==== Selected extract ====

- Born: Inverell, New South Wales, Australia
- Education: University of New South Wales National Institute of Dramatic Art
- Occupation: Actress
- Years active: 1971–present
- Awards: AFI Award for Best Actress in a Supporting Role for Fran (1985)

= Annie Byron =

Australian actress

Annie Byron is an Australian film, stage, and television actress best known for Wolf Creek 2, Fran, Muriel's Wedding, and Doing Time for Patsy Cline.

== Early life and education ==
Annie Byron was born in Inverell, New South Wales. She attended primary school at St. Mary's Ross Hill Primary School and Sacred Heart Primary School, then high school at St. Ursula's College in Armidale and Inverell High School.

====

> _Brief 1_:
Place the records' lines into a JSON list of strings, one string per line with blank lines omitted, beginning at the first line of the records and stopping after the line containing "7: (221, 33)".
The Annie Byron biography and the records have no connection to each other.

==== Records provided ====

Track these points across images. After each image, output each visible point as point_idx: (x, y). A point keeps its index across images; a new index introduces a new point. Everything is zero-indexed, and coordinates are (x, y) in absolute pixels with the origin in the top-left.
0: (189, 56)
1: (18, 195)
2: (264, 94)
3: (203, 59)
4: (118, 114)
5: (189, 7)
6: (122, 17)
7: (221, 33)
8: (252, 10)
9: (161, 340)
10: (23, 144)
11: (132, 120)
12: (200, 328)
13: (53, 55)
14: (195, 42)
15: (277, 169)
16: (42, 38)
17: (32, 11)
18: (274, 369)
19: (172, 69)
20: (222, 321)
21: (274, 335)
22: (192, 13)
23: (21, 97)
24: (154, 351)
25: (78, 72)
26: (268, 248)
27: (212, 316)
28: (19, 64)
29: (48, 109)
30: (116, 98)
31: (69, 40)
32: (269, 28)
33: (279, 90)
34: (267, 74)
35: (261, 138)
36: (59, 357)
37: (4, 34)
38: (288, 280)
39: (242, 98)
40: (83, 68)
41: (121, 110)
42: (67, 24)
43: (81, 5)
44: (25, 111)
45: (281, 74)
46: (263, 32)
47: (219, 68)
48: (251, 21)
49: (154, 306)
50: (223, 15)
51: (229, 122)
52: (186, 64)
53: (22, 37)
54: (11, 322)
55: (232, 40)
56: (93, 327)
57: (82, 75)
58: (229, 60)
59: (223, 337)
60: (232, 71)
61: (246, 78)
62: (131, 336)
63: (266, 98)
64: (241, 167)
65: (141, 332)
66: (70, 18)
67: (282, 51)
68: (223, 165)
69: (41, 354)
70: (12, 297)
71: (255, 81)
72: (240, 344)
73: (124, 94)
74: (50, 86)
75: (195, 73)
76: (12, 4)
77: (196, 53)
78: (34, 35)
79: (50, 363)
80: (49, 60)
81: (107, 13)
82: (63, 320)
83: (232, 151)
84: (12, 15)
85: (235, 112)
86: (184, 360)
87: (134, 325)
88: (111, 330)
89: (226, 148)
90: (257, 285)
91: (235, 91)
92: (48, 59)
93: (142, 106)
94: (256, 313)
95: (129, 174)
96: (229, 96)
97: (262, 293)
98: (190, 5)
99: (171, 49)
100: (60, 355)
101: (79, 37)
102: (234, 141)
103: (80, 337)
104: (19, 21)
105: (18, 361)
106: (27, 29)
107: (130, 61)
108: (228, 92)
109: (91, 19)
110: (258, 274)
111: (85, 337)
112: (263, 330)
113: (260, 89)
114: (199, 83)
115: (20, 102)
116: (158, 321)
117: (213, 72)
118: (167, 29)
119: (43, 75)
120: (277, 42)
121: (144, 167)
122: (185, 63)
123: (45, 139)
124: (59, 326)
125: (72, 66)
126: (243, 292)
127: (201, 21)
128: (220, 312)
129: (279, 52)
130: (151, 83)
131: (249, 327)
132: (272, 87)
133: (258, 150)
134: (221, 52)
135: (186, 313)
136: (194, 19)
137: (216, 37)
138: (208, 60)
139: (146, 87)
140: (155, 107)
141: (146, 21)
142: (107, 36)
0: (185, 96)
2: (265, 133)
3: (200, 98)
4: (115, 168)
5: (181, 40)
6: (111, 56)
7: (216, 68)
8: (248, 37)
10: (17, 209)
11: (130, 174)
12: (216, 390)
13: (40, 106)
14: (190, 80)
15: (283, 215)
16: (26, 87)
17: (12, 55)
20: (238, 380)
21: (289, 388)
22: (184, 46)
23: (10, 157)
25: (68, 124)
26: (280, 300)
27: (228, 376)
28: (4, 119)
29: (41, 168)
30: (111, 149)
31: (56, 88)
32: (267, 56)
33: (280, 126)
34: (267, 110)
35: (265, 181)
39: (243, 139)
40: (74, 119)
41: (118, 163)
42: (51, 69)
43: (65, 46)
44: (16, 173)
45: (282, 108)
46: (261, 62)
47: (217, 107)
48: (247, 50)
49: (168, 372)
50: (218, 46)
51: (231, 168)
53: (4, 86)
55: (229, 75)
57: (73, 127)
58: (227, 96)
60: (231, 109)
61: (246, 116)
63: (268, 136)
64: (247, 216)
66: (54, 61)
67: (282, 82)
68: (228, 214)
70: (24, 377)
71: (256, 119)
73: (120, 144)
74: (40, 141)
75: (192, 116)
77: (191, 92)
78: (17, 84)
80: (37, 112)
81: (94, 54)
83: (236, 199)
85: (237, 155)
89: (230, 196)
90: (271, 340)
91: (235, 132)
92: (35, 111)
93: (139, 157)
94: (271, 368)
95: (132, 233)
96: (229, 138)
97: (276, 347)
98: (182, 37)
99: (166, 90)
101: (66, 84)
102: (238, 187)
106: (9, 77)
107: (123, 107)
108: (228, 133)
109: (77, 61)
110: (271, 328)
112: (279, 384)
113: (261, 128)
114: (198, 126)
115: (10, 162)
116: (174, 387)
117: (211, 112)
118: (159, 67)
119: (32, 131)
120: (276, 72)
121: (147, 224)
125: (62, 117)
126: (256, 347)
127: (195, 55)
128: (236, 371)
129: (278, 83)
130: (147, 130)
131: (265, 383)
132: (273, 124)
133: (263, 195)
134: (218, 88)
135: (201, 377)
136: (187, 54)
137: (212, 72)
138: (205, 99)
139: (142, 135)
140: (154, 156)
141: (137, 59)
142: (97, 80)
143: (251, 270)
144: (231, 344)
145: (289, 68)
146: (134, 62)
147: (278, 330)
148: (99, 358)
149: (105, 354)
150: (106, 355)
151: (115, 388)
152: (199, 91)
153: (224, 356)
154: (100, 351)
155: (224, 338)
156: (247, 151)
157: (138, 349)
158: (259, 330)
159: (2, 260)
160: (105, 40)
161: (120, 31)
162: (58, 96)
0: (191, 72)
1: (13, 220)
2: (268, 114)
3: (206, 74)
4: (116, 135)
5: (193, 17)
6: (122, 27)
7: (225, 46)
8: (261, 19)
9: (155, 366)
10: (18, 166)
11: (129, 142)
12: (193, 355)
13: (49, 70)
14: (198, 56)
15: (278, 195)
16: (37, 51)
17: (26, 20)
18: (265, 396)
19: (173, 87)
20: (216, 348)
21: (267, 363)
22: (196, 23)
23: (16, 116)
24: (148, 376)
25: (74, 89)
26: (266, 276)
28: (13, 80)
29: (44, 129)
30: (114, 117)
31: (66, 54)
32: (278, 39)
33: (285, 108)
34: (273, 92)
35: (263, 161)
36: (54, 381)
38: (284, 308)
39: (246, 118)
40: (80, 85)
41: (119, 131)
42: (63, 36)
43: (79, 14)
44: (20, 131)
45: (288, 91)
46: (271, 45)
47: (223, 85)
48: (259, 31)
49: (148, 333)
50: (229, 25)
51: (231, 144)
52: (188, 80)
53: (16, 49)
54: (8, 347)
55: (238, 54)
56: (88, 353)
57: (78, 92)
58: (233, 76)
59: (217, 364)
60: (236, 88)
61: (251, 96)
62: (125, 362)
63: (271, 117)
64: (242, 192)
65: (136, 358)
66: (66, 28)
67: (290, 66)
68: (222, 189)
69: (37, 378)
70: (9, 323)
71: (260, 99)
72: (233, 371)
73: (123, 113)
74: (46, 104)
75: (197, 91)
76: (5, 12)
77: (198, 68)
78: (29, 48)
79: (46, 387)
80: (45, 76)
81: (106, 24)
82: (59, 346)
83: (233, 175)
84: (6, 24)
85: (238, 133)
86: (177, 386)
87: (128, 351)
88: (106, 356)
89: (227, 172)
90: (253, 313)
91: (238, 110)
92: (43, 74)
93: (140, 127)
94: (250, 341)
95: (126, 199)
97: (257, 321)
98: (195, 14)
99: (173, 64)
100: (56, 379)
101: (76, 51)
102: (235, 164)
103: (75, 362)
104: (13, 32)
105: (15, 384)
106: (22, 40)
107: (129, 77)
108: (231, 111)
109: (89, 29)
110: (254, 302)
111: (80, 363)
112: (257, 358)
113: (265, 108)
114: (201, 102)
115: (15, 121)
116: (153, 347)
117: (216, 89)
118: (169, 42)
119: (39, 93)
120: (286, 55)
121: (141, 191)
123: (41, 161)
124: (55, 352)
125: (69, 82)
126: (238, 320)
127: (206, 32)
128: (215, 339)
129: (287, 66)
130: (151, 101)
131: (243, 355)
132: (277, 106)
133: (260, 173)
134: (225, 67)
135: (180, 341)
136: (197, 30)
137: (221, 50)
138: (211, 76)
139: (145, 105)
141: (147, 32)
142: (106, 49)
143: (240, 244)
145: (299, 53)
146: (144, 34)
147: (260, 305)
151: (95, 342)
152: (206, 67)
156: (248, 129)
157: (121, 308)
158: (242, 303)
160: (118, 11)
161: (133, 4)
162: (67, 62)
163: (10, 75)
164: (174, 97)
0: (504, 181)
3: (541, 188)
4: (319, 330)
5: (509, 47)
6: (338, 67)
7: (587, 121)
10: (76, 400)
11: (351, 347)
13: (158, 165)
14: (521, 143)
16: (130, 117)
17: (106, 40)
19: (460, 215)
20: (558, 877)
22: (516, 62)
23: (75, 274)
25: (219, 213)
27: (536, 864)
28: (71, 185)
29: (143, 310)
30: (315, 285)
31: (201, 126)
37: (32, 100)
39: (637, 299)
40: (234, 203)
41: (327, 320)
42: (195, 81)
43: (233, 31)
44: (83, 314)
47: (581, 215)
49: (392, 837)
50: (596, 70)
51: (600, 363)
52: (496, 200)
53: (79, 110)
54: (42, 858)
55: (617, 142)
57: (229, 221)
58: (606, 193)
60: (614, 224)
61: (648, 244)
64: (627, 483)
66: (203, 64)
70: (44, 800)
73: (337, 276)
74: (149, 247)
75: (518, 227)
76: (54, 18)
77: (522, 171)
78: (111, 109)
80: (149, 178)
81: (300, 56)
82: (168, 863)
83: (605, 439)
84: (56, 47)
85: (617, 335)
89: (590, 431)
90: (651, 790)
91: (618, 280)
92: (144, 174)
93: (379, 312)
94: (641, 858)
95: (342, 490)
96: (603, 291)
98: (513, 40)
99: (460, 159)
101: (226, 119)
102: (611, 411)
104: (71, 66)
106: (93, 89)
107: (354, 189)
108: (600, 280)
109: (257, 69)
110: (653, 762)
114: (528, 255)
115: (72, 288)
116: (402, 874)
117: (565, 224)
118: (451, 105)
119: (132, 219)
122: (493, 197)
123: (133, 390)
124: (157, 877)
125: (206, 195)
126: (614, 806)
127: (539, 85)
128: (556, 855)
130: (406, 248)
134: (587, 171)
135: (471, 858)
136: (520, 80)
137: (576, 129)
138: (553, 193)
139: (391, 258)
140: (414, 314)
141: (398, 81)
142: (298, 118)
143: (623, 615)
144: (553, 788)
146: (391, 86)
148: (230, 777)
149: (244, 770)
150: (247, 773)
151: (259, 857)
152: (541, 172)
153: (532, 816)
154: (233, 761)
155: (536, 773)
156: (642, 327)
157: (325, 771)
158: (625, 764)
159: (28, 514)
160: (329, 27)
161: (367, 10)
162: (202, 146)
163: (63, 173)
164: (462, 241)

====

> _Brief 2_:
Answer these questions from the Annie Byron biography:
(a) In what town and state was Annie Byron born?
(b) For which film did she receive the AFI Award for Best Actress in a Supporting Role, and in what year?
(c) Which two high schools did she attend?

> _Reply 1_:
[
  "Track these points across images. After each image, output each visible point as point_idx: (x, y). A point keeps its index across images; a new index introduces a new point. Everything is zero-indexed, and coordinates are (x, y) in absolute pixels with the origin in the top-left.",
  "0: (189, 56)",
  "1: (18, 195)",
  "2: (264, 94)",
  "3: (203, 59)",
  "4: (118, 114)",
  "5: (189, 7)",
  "6: (122, 17)",
  "7: (221, 33)"
]

> _Reply 2_:
(a) Inverell, New South Wales.
(b) Fran, in 1985.
(c) St. Ursula's College in Armidale and Inverell High School.